#### [Supplied passage]
────────────────────────────────────────
# Help with adding blocking to face frame cabinets



## womp945 (Dec 11, 2015)

*Help with adding blocking to face frame cabinets with 3/8" lipped doors*

Hello all,

I just purchased my first home built in 1966 and am trying to refresh the existing kitchen cabinetry.

I'm attempting to change the hinges for the existing partial inset cabinet doors on the face frame cabinets from the existing external hinges (colonial style) to a more clean European hinge (blum).

I was able to find out the solution for my application here:










However, my cabinets are face frame and so I need to add blocking (as noted in the above photo). I have measured the amount of the face frame that needs to be blocked out as 1-1/8".

*My question is: what is the best way to build 1-1/8" of blocking material?*

I have looked at my options at the hardware store and have not seen a clear solution to building (or simply buying) a block of wood that is 1-1/8" thick. Ideally, I would be able to just purchase sheets, strips, or posts of some sort that are 1-1/8" thick, but I have not yet found such an item.

I could also add together various thicknesses of plywood, but I've discovered that plywood sold as 3/4" (for example) is not actually 3/4" thick, making additive solutions to end up at 1-1/8" thick difficult or impossible.

The best solution I've found so far is to use 1" thick (actual) solid PVC strips (used for fencing?) and then add an 1/8" (actual) piece of plywood (used for floor underlayment?) to end up with a piece of blocking that is 1-1/8" thick. For some reason it seems like a bad idea to use a material like PVC for this application rather than wood, but maybe that is misguided. Also, I'd prefer to not use 2 pieces of blocking if I can use just one.
────────────────────────────────────────
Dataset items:
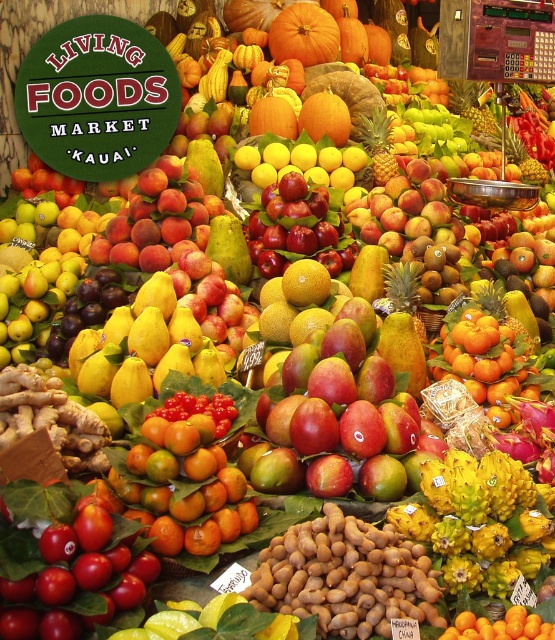
This screenshot has height=640, width=555. What do you see at coordinates (184, 484) in the screenshot?
I see `shiny orange tangerines at center` at bounding box center [184, 484].

In the scene shown: Is shiny orange tangerines at center bigger than shiny red apple at center?

No.

The width and height of the screenshot is (555, 640). In order to click on shiny orange tangerines at center in this screenshot , I will do `click(184, 484)`.

Is shiny orange tangerines at center closer to the viewer compared to shiny red apples at center?

Yes, it is in front of shiny red apples at center.

Who is more forward, (185, 422) or (309, 198)?

Positioned in front is point (185, 422).

Describe the element at coordinates (184, 484) in the screenshot. Image resolution: width=555 pixels, height=640 pixels. I see `shiny orange tangerines at center` at that location.

The image size is (555, 640). I want to click on shiny orange tangerines at center, so click(x=184, y=484).

Who is positioned more to the right, shiny red apples at center or shiny red apple at center?

shiny red apple at center is more to the right.

Can you confirm if shiny red apples at center is positioned above shiny red apple at center?

No, shiny red apples at center is not above shiny red apple at center.

You are a GUI agent. You are given a task and a screenshot of the screen. Output one action in this format:
    pyautogui.click(x=<x>, y=<y>)
    Task: Click on the shiny red apples at center
    
    Given the screenshot: What is the action you would take?
    pyautogui.click(x=296, y=227)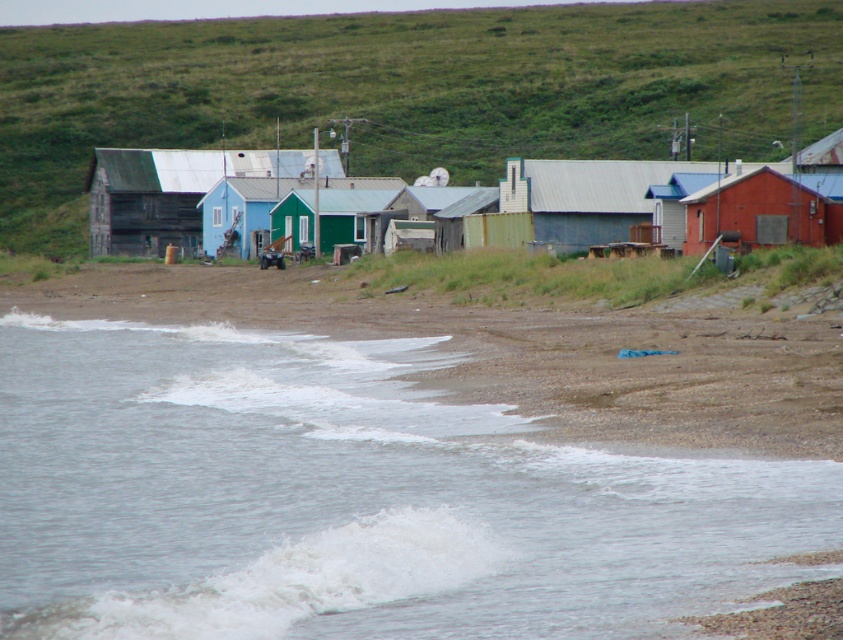
Question: Which point is closer to the camera taking this photo?

Choices:
 (A) (207, 355)
 (B) (790, 195)
 (C) (234, 195)

Answer: (A)

Question: Is clear water at lower left thinner than wooden cabin at center?

Choices:
 (A) yes
 (B) no

Answer: (A)

Question: Is the position of clear water at lower left more distant than that of rustic wooden shack at right?

Choices:
 (A) yes
 (B) no

Answer: (B)

Question: Does clear water at lower left have a smaller size compared to green grassy hillside at upper center?

Choices:
 (A) yes
 (B) no

Answer: (A)

Question: Among these objects, which one is farthest from the camera?

Choices:
 (A) metallic gray hut at center-right
 (B) green grassy hillside at upper center
 (C) rustic wooden shack at right
 (D) wooden cabin at center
────────────────────────────────────────
#### [Exercise set]
- A) In the cabinet-blocking thread, what forms does the poster say they would ideally like to buy at a thickness of 1-1/8"? List them all.
- B) Please write out the passage of the cabinet-blocking thread that starts at the words "I'm attempting to" and ends after the words "European hinge (blum).".

#### [Expected responses]
- A)
- Sheets
- Strips
- Posts

- B)
I'm attempting to change the hinges for the existing partial inset cabinet doors on the face frame cabinets from the existing external hinges (colonial style) to a more clean European hinge (blum).